Differences Between Financial Risk and Business Risk

What is Financial Risk?

Your business's financial risk refers to its ability to repay creditors and still meet other financial obligations. In general, financial risk relates more to your business's debts than to overall financial health.

There are several types of financial risk that can affect a business in different ways.

Types of financial risk

  • Credit risk if your loans go into default
  • Liquidity risk if you cannot sell or purchase assets or securities quickly
  • Asset-backed risk if securities fall in value
  • Foreign investment risk if foreign economies face downturns
  • Equity risk if stocks change in value
  • Currency risk if interest rates or monetary values fluctuate

How to reduce financial risk

  • Limit debts.
  • Repay debts on time.
  • Expand and diversify your customer base and investment portfolio.
  • Continue to look for ways to decrease overall spending and increase savings.

Depending on your business and exposures, specific coverage options may be relevant, for example Mercantile (Lessors Risk Only) or Cover holders and risk takers.

What is Business Risk?

Business risk describes cash flow. It relates to your business's ability to pay regular operating expenses, not debt. There are two main kinds of business risk: systematic and unsystematic.

Systematic risk

Systematic (or systemic) risk describes economy-wide factors. An economic downturn or failure because of a recession, interest-rate changes, a natural disaster, war, or other broad events could cause your business to suffer.

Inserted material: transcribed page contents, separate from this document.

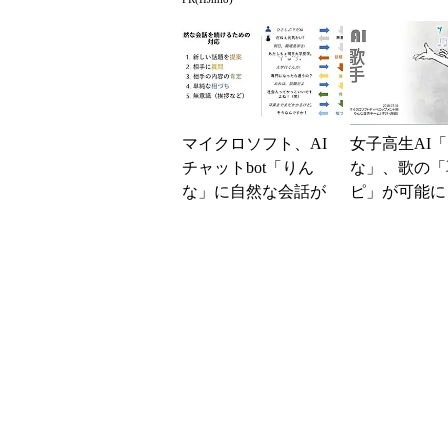
実施中！
マイクロソフト、AI
女子高生AI
チャットbot「りん
な」、歌の「
な」に自然な会話が
ピ」が可能に
できる“共感モデ
ル”エンジンを実装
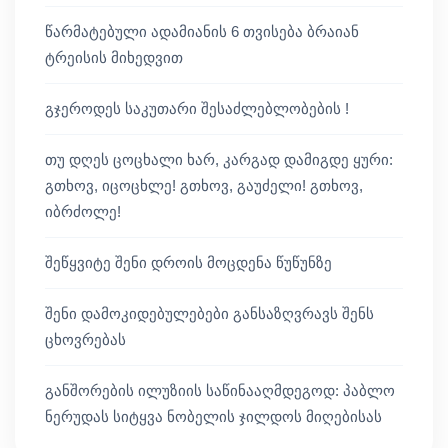
წარმატებული ადამიანის 6 თვისება ბრაიან
ტრეისის მიხედვით
გჯეროდეს საკუთარი შესაძლებლობების !
თუ დღეს ცოცხალი ხარ, კარგად დამიგდე ყური:
გთხოვ, იცოცხლე! გთხოვ, გაუძელი! გთხოვ,
იბრძოლე!
შეწყვიტე შენი დროის მოცდენა წუწუნზე
შენი დამოკიდებულებები განსაზღვრავს შენს
ცხოვრებას
განშორების ილუზიის საწინააღმდეგოდ: პაბლო
ნერუდას სიტყვა ნობელის ჯილდოს მიღებისას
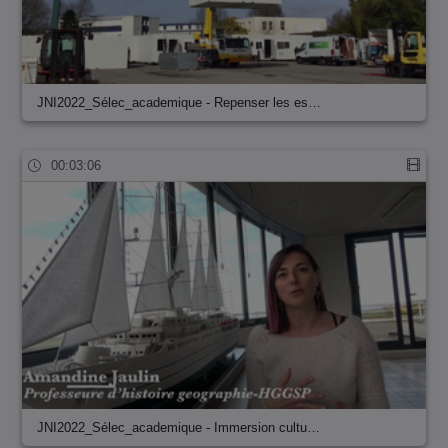
JNI2022_Sélec_academique - Repenser les es…
00:03:06
JNI2022_Sélec_academique - Immersion cultu…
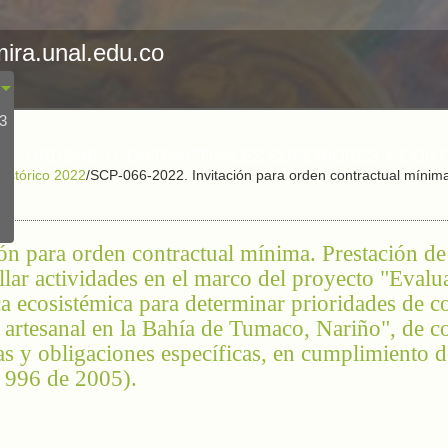
mira.unal.edu.co
23
ORDENES CONTRACTUALES SUPERIORES Y CON
Histórico 2022
/
SCP-066-2022. Invitación para orden contractual mínima.
n para orden contractual mínima. Prestación de 
llar actividades en el marco del proyecto "Evalu
ca ecosistémica para determinar prioridades de c
ca artesanal en la Bahía de Tumaco, Nariño", de 
cas y obligaciones específicas, en cumplimiento d
y 996 de 2005).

Every business faces systematic risks, and you cannot eliminate them entirely, though you can take steps that increase or decrease your exposure.

Unsystematic risk

Unsystematic (or unsystemic) risk describes risks unique to your specific business. This type of risk varies greatly between businesses, and you can make decisions and take actions that increase or decrease it.

How to decrease business risks

  • Make smart business choices that cushion your business against economic downturns.
  • Manage your finances properly.
  • Cut expenses when necessary.
  • Diversify your portfolio.
  • Own several businesses in various industries.

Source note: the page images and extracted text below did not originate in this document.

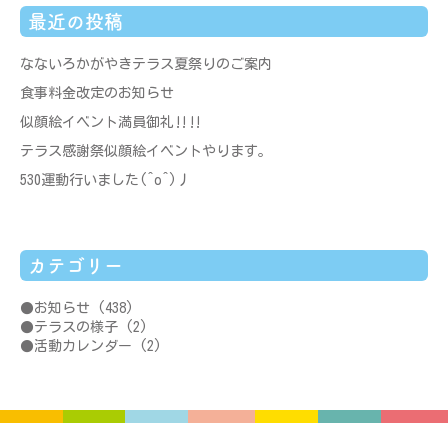
最近の投稿
なないろかがやきテラス夏祭りのご案内
食事料金改定のお知らせ
似顔絵イベント満員御礼‼‼
テラス感謝祭似顔絵イベントやります。
530運動行いました(^o^)丿
カテゴリー
お知らせ
(438)
テラスの様子
(2)
活動カレンダー
(2)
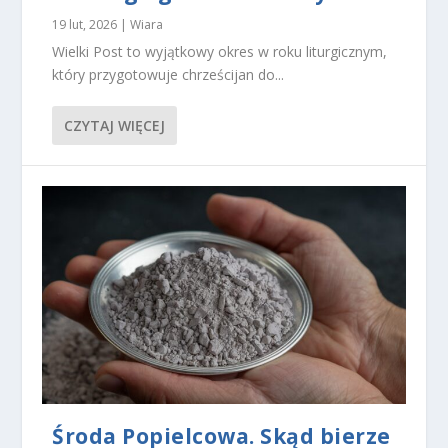
19 lut, 2026
|
Wiara
Wielki Post to wyjątkowy okres w roku liturgicznym,
który przygotowuje chrześcijan do...
CZYTAJ WIĘCEJ
Środa Popielcowa. Skąd bierze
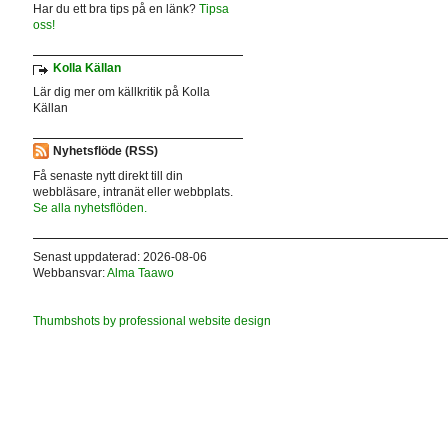
Har du ett bra tips på en länk?
Tipsa
oss!
Kolla Källan
Lär dig mer om källkritik på Kolla
Källan
Nyhetsflöde (RSS)
Få senaste nytt direkt till din
webbläsare, intranät eller webbplats.
Se alla nyhetsflöden.
Senast uppdaterad: 2026-08-06
Webbansvar:
Alma Taawo
Thumbshots by professional website design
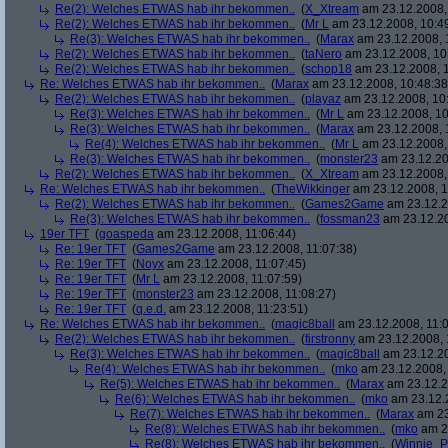
Re(2): Welches ETWAS hab ihr bekommen..
(
X_Xtream
am 23.12.2008,
Re(2): Welches ETWAS hab ihr bekommen..
(
Mr L
am 23.12.2008, 10:4
Re(3): Welches ETWAS hab ihr bekommen..
(
Marax
am 23.12.2008, 
Re(2): Welches ETWAS hab ihr bekommen..
(
taNero
am 23.12.2008, 10
Re(2): Welches ETWAS hab ihr bekommen..
(
schop18
am 23.12.2008, 1
Re: Welches ETWAS hab ihr bekommen..
(
Marax
am 23.12.2008, 10:48:38
Re(2): Welches ETWAS hab ihr bekommen..
(
playaz
am 23.12.2008, 10
Re(3): Welches ETWAS hab ihr bekommen..
(
Mr L
am 23.12.2008, 10
Re(3): Welches ETWAS hab ihr bekommen..
(
Marax
am 23.12.2008, 
Re(4): Welches ETWAS hab ihr bekommen..
(
Mr L
am 23.12.2008,
Re(3): Welches ETWAS hab ihr bekommen..
(
monster23
am 23.12.20
Re(2): Welches ETWAS hab ihr bekommen..
(
X_Xtream
am 23.12.2008,
Re: Welches ETWAS hab ihr bekommen..
(
TheWikkinger
am 23.12.2008, 1
Re(2): Welches ETWAS hab ihr bekommen..
(
Games2Game
am 23.12.2
Re(3): Welches ETWAS hab ihr bekommen..
(
fossman23
am 23.12.20
19er TFT
(
goaspeda
am 23.12.2008, 11:06:44)
Re: 19er TFT
(
Games2Game
am 23.12.2008, 11:07:38)
Re: 19er TFT
(
Noyx
am 23.12.2008, 11:07:45)
Re: 19er TFT
(
Mr L
am 23.12.2008, 11:07:59)
Re: 19er TFT
(
monster23
am 23.12.2008, 11:08:27)
Re: 19er TFT
(
q.e.d.
am 23.12.2008, 11:23:51)
Re: Welches ETWAS hab ihr bekommen..
(
magic8ball
am 23.12.2008, 11:0
Re(2): Welches ETWAS hab ihr bekommen..
(
firstronny
am 23.12.2008, 
Re(3): Welches ETWAS hab ihr bekommen..
(
magic8ball
am 23.12.20
Re(4): Welches ETWAS hab ihr bekommen..
(
mko
am 23.12.2008, 
Re(5): Welches ETWAS hab ihr bekommen..
(
Marax
am 23.12.2
Re(6): Welches ETWAS hab ihr bekommen..
(
mko
am 23.12.2
Re(7): Welches ETWAS hab ihr bekommen..
(
Marax
am 23
Re(8): Welches ETWAS hab ihr bekommen..
(
mko
am 23
Re(8): Welches ETWAS hab ihr bekommen..
(
Winnie_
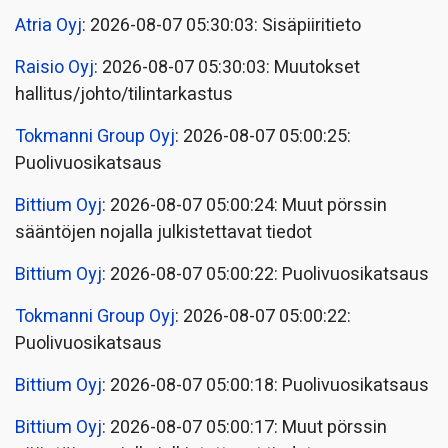
Atria Oyj
: 2026-08-07 05:30:03: Sisäpiiritieto
Raisio Oyj
: 2026-08-07 05:30:03: Muutokset
hallitus/johto/tilintarkastus
Tokmanni Group Oyj
: 2026-08-07 05:00:25:
Puolivuosikatsaus
Bittium Oyj
: 2026-08-07 05:00:24: Muut pörssin
sääntöjen nojalla julkistettavat tiedot
Bittium Oyj
: 2026-08-07 05:00:22: Puolivuosikatsaus
Tokmanni Group Oyj
: 2026-08-07 05:00:22:
Puolivuosikatsaus
Bittium Oyj
: 2026-08-07 05:00:18: Puolivuosikatsaus
Bittium Oyj
: 2026-08-07 05:00:17: Muut pörssin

Why Should you Manage Financial and Business Risks?

The worth of your business depends in part on your risk factors. The more risks your business faces, the less it may be worth to potential buyers or lenders.

Improve your chances of succeeding and turning a profit when you reduce debt, strengthen your financial standing, and take prudent operational steps. For more information on the financial and business risks your company faces, talk to an agent who can help you plan and navigate those risks.

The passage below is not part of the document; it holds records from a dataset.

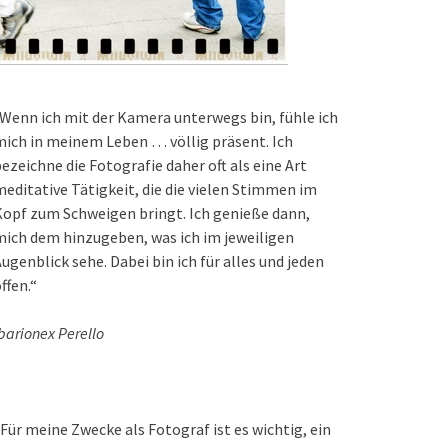
Wenn ich mit der Kamera unterwegs bin, fühle ich
ich in meinem Leben … völlig präsent. Ich
ezeichne die Fotografie daher oft als eine Art
editative Tätigkeit, die die vielen Stimmen im
opf zum Schweigen bringt. Ich genieße dann,
ich dem hinzugeben, was ich im jeweiligen
ugenblick sehe. Dabei bin ich für alles und jeden
ffen.“
barionex Perello
Für meine Zwecke als Fotograf ist es wichtig, ein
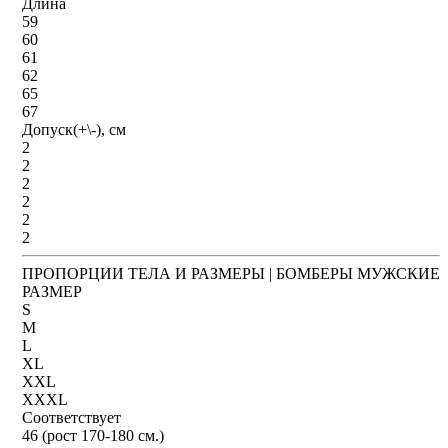
Длина
59
60
61
62
65
67
Допуск(+\-), см
2
2
2
2
2
2
ПРОПОРЦИИ ТЕЛА И РАЗМЕРЫ | БОМБЕРЫ МУЖСКИЕ
РАЗМЕР
S
M
L
XL
XXL
XXXL
Соответствует
46 (рост 170-180 см.)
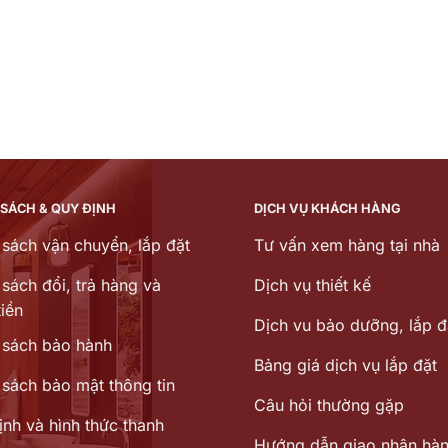
 SÁCH & QUY ĐỊNH
DỊCH VỤ KHÁCH HÀNG
 sách vận chuyển, lắp đặt
Tư vấn xem hàng tại nhà
sách đổi, trả hàng và
Dịch vụ thiết kế
iền
Dịch vu bảo dưỡng, lắp đ
 sách bảo hành
Bảng giá dịch vụ lắp đặt
 sách bảo mật thông tin
Câu hỏi thường gặp
ịnh và hình thức thanh
Hướng dẫn giao nhận hà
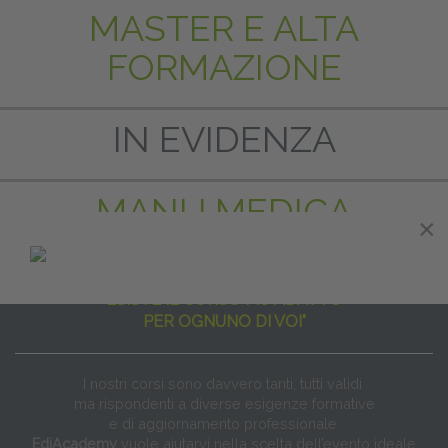
MASTER E ALTA
FORMAZIONE
IN EVIDENZA
MANU MEDICA
×
"NON ESISTE IL CORSO PER TUTTI
ESISTE IL CORSO PIÙ ADATTO
PER OGNUNO DI VOI"
I nostri corsi sono davvero tanti, tutti validi
ma rispondenti a diverse esigenze formative
e di aggiornamento professionale.
EdiAcademy
vuole aiutarvi nella scelta dell’evento ideale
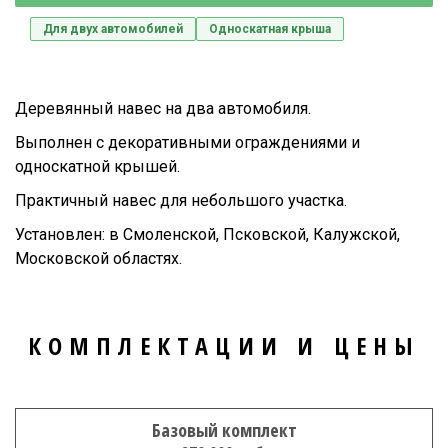
Для двух автомобилей
Односкатная крыша
Деревянный навес на два автомобиля.
Выполнен с декоративными ограждениями и
односкатной крышей.
Практичный навес для небольшого участка.
Установлен: в Смоленской, Псковской, Калужской,
Московской областях.
КОМПЛЕКТАЦИИ И ЦЕНЫ
Базовый комплект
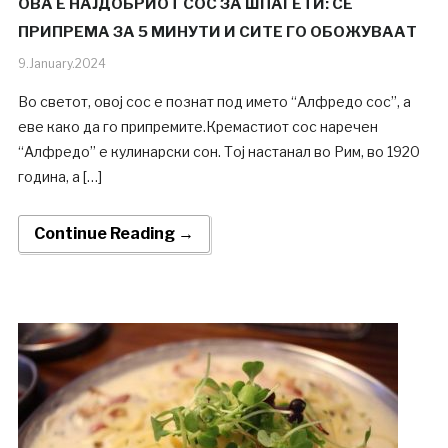
ОВА Е НАЈДОБРИОТ СОС ЗА ШПАГЕТИ: СЕ
ПРИПРЕМА ЗА 5 МИНУТИ И СИТЕ ГО ОБОЖУВААТ
9.January.2024
Во светот, овој сос е познат под името “Алфредо сос”, а
еве како да го припремите.Кремастиот сос наречен
“Алфредо” е кулинарски сон. Тој настанал во Рим, во 1920
година, а […]
Continue Reading →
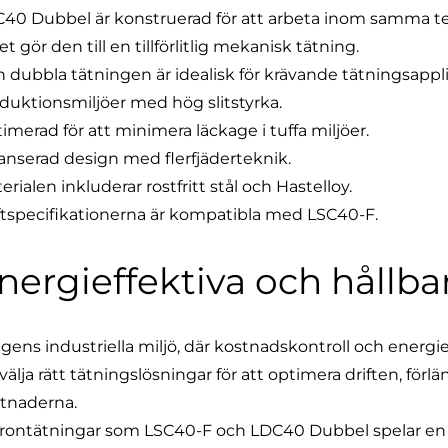
40 Dubbel är konstruerad för att arbeta inom samma 
ket gör den till en tillförlitlig mekanisk tätning.
 dubbla tätningen är idealisk för krävande tätningsappli
duktionsmiljöer med hög slitstyrka.
imerad för att minimera läckage i tuffa miljöer.
anserad design med flerfjäderteknik.
erialen inkluderar rostfritt stål och Hastelloy.
ftspecifikationerna är kompatibla med LSC40-F.
nergieffektiva och hållba
agens industriella miljö, där kostnadskontroll och energie
 välja rätt tätningslösningar för att optimera driften, fö
tnaderna.
rontätningar som LSC40-F och LDC40 Dubbel spelar en vik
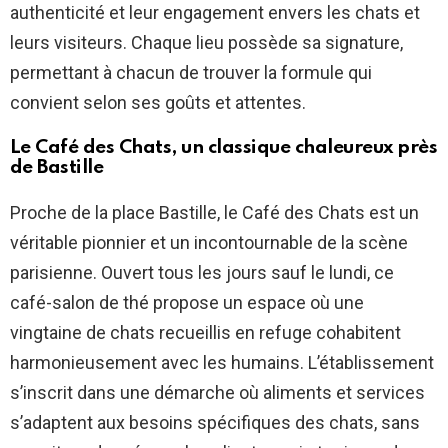
authenticité et leur engagement envers les chats et
leurs visiteurs. Chaque lieu possède sa signature,
permettant à chacun de trouver la formule qui
convient selon ses goûts et attentes.
Le Café des Chats, un classique chaleureux près
de Bastille
Proche de la place Bastille, le Café des Chats est un
véritable pionnier et un incontournable de la scène
parisienne. Ouvert tous les jours sauf le lundi, ce
café-salon de thé propose un espace où une
vingtaine de chats recueillis en refuge cohabitent
harmonieusement avec les humains. L’établissement
s’inscrit dans une démarche où aliments et services
s’adaptent aux besoins spécifiques des chats, sans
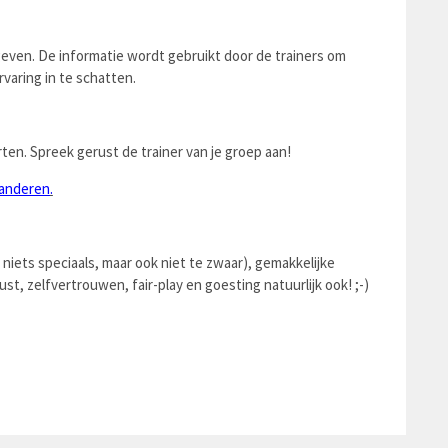
even. De informatie wordt gebruikt door de trainers om
varing in te schatten.
ten. Spreek gerust de trainer van je groep aan!
aanderen
.
niets speciaals, maar ook niet te zwaar), gemakkelijke
 zelfvertrouwen, fair-play en goesting natuurlijk ook! ;-)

Frequently Asked Questions

How does financial risk differ from business risk?

Financial risk focuses on debts and the ability to meet creditor obligations; business risk focuses on cash flow and the ability to cover operating expenses.

Can I eliminate systematic risk?

No, systematic risk affects the entire economy and cannot be eliminated, but you can take steps to reduce your exposure.

What are common ways to reduce unsystematic risk?

Diversifying products, customers, and investments, and maintaining strong financial controls are common methods to lower unsystematic risk.